Director’s loan account, Business tax account and Money laundering cash

When a director lends money to his company, you would expect amounts credited against that loan to be free of tax. However, that is not how HMRC interpret the situation, as we explain below. HMRC have changed what employers will see on their business tax accounts, which may resolve some PAYE payment mismatch problems. Finally, you should warn your clients about tighter regulations for businesses which receive or pay large amounts in cash.

Below is just an extract from last week’s tax tips email. To receive the full email when it is published each Thursday, simply follow the link on the right (or below, if you’re reading this on a mobile device).

Money laundering cash

Most accountants realise that they need to be registered and supervised by a professional body under the money laundering regulations.

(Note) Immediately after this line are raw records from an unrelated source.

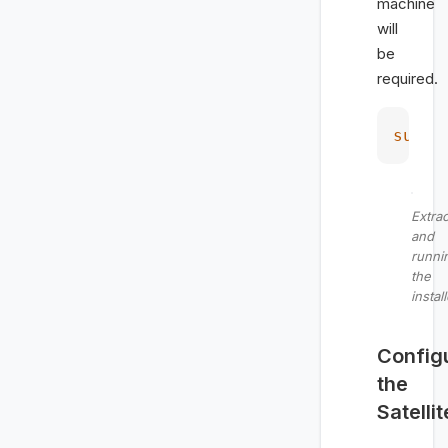
machine
will
be
required.
sudo
 
Extrac
and
runni
the
instal
Config
the
Satellit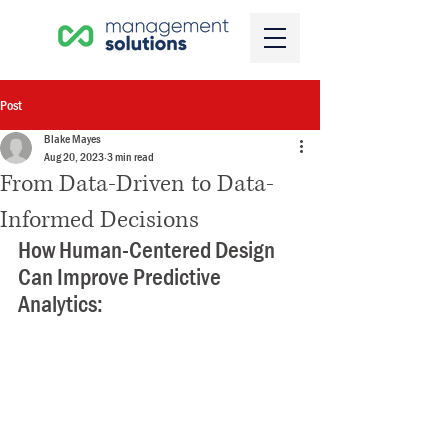
Post
Blake Mayes
Aug 20, 2023
3 min read
From Data-Driven to Data-
Informed Decisions
How Human-Centered Design 
Can Improve Predictive 
Analytics:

If you are not a member of a professional body you need to register with HMRC to be supervised by that department.

If you have clients who are: estate agents, currency exchangers, bill payment providers, trust or company service providers, or high value dealers, you should keep them informed about their money laundering obligations.

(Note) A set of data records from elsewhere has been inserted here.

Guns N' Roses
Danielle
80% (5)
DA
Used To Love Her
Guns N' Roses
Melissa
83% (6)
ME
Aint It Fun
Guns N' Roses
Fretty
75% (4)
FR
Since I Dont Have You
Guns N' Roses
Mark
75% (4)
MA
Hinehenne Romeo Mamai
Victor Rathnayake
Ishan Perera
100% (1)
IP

High value dealers (HVD) are businesses which receive cash payments of €10,000 or more for goods acquired in single transaction. As the Pound is now almost at parity with the Euro, that means making a sale at around £10,000 or more where the customer pays in cash, even over several instalments.

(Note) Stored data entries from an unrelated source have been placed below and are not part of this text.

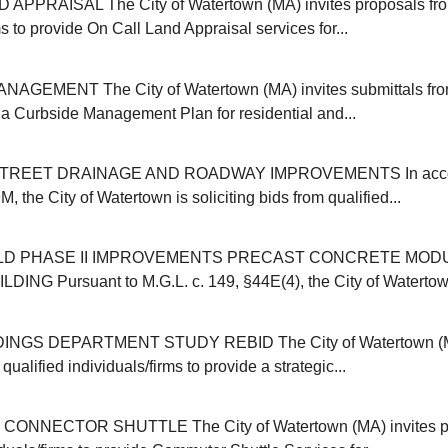
APPRAISAL The City of Watertown (MA) invites proposals from
ms to provide On Call Land Appraisal services for...
GEMENT The City of Watertown (MA) invites submittals from
r a Curbside Management Plan for residential and...
REET DRAINAGE AND ROADWAY IMPROVEMENTS In accor
, the City of Watertown is soliciting bids from qualified...
ELD PHASE II IMPROVEMENTS PRECAST CONCRETE MOD
NG Pursuant to M.G.L. c. 149, §44E(4), the City of Watertown (
INGS DEPARTMENT STUDY REBID The City of Watertown (MA
qualified individuals/firms to provide a strategic...
NNECTOR SHUTTLE The City of Watertown (MA) invites pr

This receipts threshold has always been set at €10,000, but a business is also a HVD if it pays for goods in cash worth €10,000 or more. This threshold used to be €15,000, but was reduced to €10,000 with effect from 26 June 2017. The business must not accept such cash payments or make such large cash payments until it has registered with HMRC as a high value dealer.

There is a fee to pay with the registration, and an annual renewal fee. If the business does not comply with the money laundering regulations HMRC can levy a penalty, and if non-compliance persists they will consider criminal prosecution.